# This is the funniest thing I have seen in awhile



## strandbowhunter (Jan 6, 2010)

thats too funny... couldnt you see the looks he would get if it was in his grill!


----------



## Gig49 (Apr 25, 2010)

Thats cool


----------



## huntnfishnut (Jan 12, 2011)

I like it


----------



## SARASR (Oct 30, 2009)

:boink:Love it, nothin' better than messing with people for your own enjoyment


----------



## jaho (Sep 13, 2010)

I wouldn't be sure what to think If I seen that pass by my house


----------



## paulanaussie (Jul 30, 2008)

I like it.


----------



## nnelzon23 (Mar 19, 2011)

Thats great


----------



## thewileyone13 (May 8, 2006)

I have seen that pic before but it always makes me laugh. Could you imagine the looks on peoples faces when he drives by?! Great advertisement.


----------



## TLong (Jan 12, 2009)

Not wanting to call the OP out or anything, but this is a pic from a local taxidermist here in Alabama. His name is Mike, of Mike's Mounts.

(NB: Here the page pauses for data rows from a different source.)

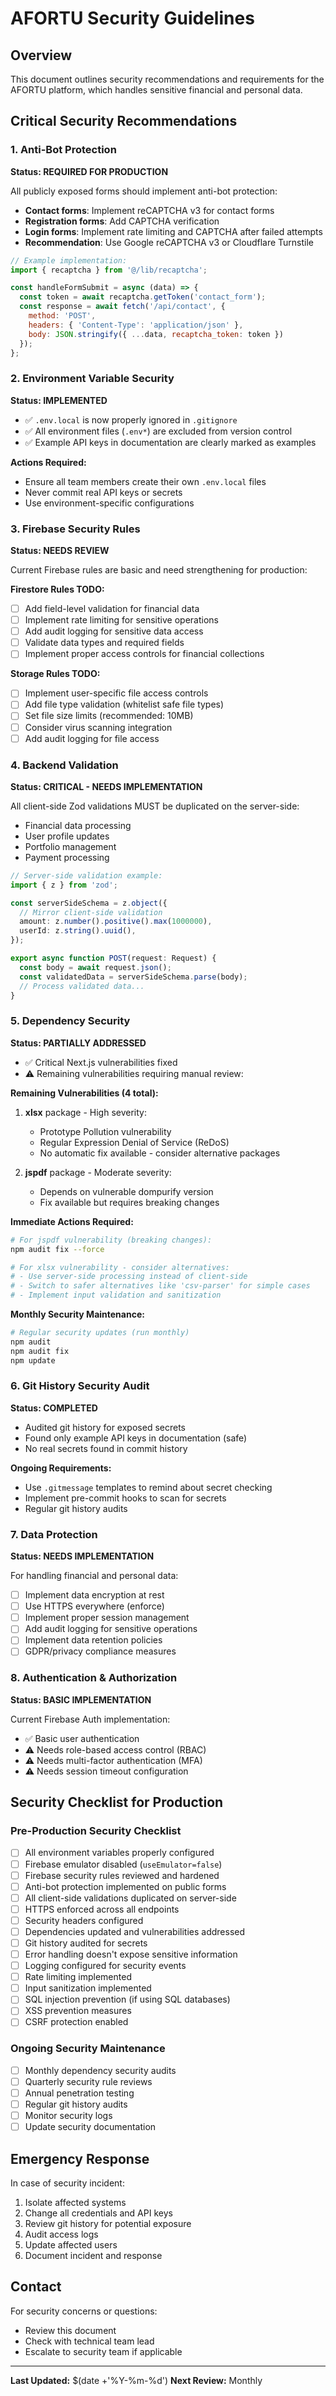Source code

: # AFORTU Security Guidelines

## Overview
This document outlines security recommendations and requirements for the AFORTU platform, which handles sensitive financial and personal data.

## Critical Security Recommendations

### 1. Anti-Bot Protection
**Status: REQUIRED FOR PRODUCTION**

All publicly exposed forms should implement anti-bot protection:
- **Contact forms**: Implement reCAPTCHA v3 for contact forms
- **Registration forms**: Add CAPTCHA verification
- **Login forms**: Implement rate limiting and CAPTCHA after failed attempts
- **Recommendation**: Use Google reCAPTCHA v3 or Cloudflare Turnstile

```javascript
// Example implementation:
import { recaptcha } from '@/lib/recaptcha';

const handleFormSubmit = async (data) => {
  const token = await recaptcha.getToken('contact_form');
  const response = await fetch('/api/contact', {
    method: 'POST',
    headers: { 'Content-Type': 'application/json' },
    body: JSON.stringify({ ...data, recaptcha_token: token })
  });
};
```

### 2. Environment Variable Security
**Status: IMPLEMENTED**

- ✅ `.env.local` is now properly ignored in `.gitignore`
- ✅ All environment files (`.env*`) are excluded from version control
- ✅ Example API keys in documentation are clearly marked as examples

**Actions Required:**
- Ensure all team members create their own `.env.local` files
- Never commit real API keys or secrets
- Use environment-specific configurations

### 3. Firebase Security Rules
**Status: NEEDS REVIEW**

Current Firebase rules are basic and need strengthening for production:

**Firestore Rules TODO:**
- [ ] Add field-level validation for financial data
- [ ] Implement rate limiting for sensitive operations
- [ ] Add audit logging for sensitive data access
- [ ] Validate data types and required fields
- [ ] Implement proper access controls for financial collections

**Storage Rules TODO:**
- [ ] Implement user-specific file access controls
- [ ] Add file type validation (whitelist safe file types)
- [ ] Set file size limits (recommended: 10MB)
- [ ] Consider virus scanning integration
- [ ] Add audit logging for file access

### 4. Backend Validation
**Status: CRITICAL - NEEDS IMPLEMENTATION**

All client-side Zod validations MUST be duplicated on the server-side:
- Financial data processing
- User profile updates
- Portfolio management
- Payment processing

```typescript
// Server-side validation example:
import { z } from 'zod';

const serverSideSchema = z.object({
  // Mirror client-side validation
  amount: z.number().positive().max(1000000),
  userId: z.string().uuid(),
});

export async function POST(request: Request) {
  const body = await request.json();
  const validatedData = serverSideSchema.parse(body);
  // Process validated data...
}
```

### 5. Dependency Security
**Status: PARTIALLY ADDRESSED**

- ✅ Critical Next.js vulnerabilities fixed
- ⚠️ Remaining vulnerabilities requiring manual review:

**Remaining Vulnerabilities (4 total):**
1. **xlsx** package - High severity:
   - Prototype Pollution vulnerability
   - Regular Expression Denial of Service (ReDoS)
   - No automatic fix available - consider alternative packages

2. **jspdf** package - Moderate severity:
   - Depends on vulnerable dompurify version
   - Fix available but requires breaking changes

**Immediate Actions Required:**
```bash
# For jspdf vulnerability (breaking changes):
npm audit fix --force

# For xlsx vulnerability - consider alternatives:
# - Use server-side processing instead of client-side
# - Switch to safer alternatives like 'csv-parser' for simple cases
# - Implement input validation and sanitization
```

**Monthly Security Maintenance:**
```bash
# Regular security updates (run monthly)
npm audit
npm audit fix
npm update
```

### 6. Git History Security Audit
**Status: COMPLETED**

- Audited git history for exposed secrets
- Found only example API keys in documentation (safe)
- No real secrets found in commit history

**Ongoing Requirements:**
- Use `.gitmessage` templates to remind about secret checking
- Implement pre-commit hooks to scan for secrets
- Regular git history audits

### 7. Data Protection
**Status: NEEDS IMPLEMENTATION**

For handling financial and personal data:
- [ ] Implement data encryption at rest
- [ ] Use HTTPS everywhere (enforce)
- [ ] Implement proper session management
- [ ] Add audit logging for sensitive operations
- [ ] Implement data retention policies
- [ ] GDPR/privacy compliance measures

### 8. Authentication & Authorization
**Status: BASIC IMPLEMENTATION**

Current Firebase Auth implementation:
- ✅ Basic user authentication
- ⚠️ Needs role-based access control (RBAC)
- ⚠️ Needs multi-factor authentication (MFA)
- ⚠️ Needs session timeout configuration

## Security Checklist for Production

### Pre-Production Security Checklist
- [ ] All environment variables properly configured
- [ ] Firebase emulator disabled (`useEmulator=false`)
- [ ] Firebase security rules reviewed and hardened
- [ ] Anti-bot protection implemented on public forms
- [ ] All client-side validations duplicated on server-side
- [ ] HTTPS enforced across all endpoints
- [ ] Security headers configured
- [ ] Dependencies updated and vulnerabilities addressed
- [ ] Git history audited for secrets
- [ ] Error handling doesn't expose sensitive information
- [ ] Logging configured for security events
- [ ] Rate limiting implemented
- [ ] Input sanitization implemented
- [ ] SQL injection prevention (if using SQL databases)
- [ ] XSS prevention measures
- [ ] CSRF protection enabled

### Ongoing Security Maintenance
- [ ] Monthly dependency security audits
- [ ] Quarterly security rule reviews
- [ ] Annual penetration testing
- [ ] Regular git history audits
- [ ] Monitor security logs
- [ ] Update security documentation

## Emergency Response
In case of security incident:
1. Isolate affected systems
2. Change all credentials and API keys
3. Review git history for potential exposure
4. Audit access logs
5. Update affected users
6. Document incident and response

## Contact
For security concerns or questions:
- Review this document
- Check with technical team lead
- Escalate to security team if applicable

---
**Last Updated:** $(date +'%Y-%m-%d')
**Next Review:** Monthly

It's definately an eye catcher. I'll try and swing by his shop and get a pic for further proof. Again, not trying to step on any toes here. That pic is at the BPS in Spanish Fort, AL.


----------



## $$$ (Jun 20, 2011)

that is awesome


----------



## bow hunter11 (Dec 7, 2010)

sweet


----------



## svanderploeg (Mar 9, 2010)

Thats AMAZING!! I need one


----------



## bnclctr8 (Jan 24, 2011)

have to agree with Tlong on this. i am from upstate ny and that is not what the entrance to the bass pro shop here in auburn looks like. awesome pic and definatley an eye catcher though.


----------



## runningdeer (Mar 30, 2007)

lol i just showed everyone in my family


----------



## MarshBuck89 (Jul 5, 2011)

haha thats great!


----------



## DuckCollector (Aug 10, 2011)

hahaha


----------



## montana_wild (Feb 7, 2011)

I love it. Wonder if I could get a taxidermist around here to do a coyote mount like that for me.


----------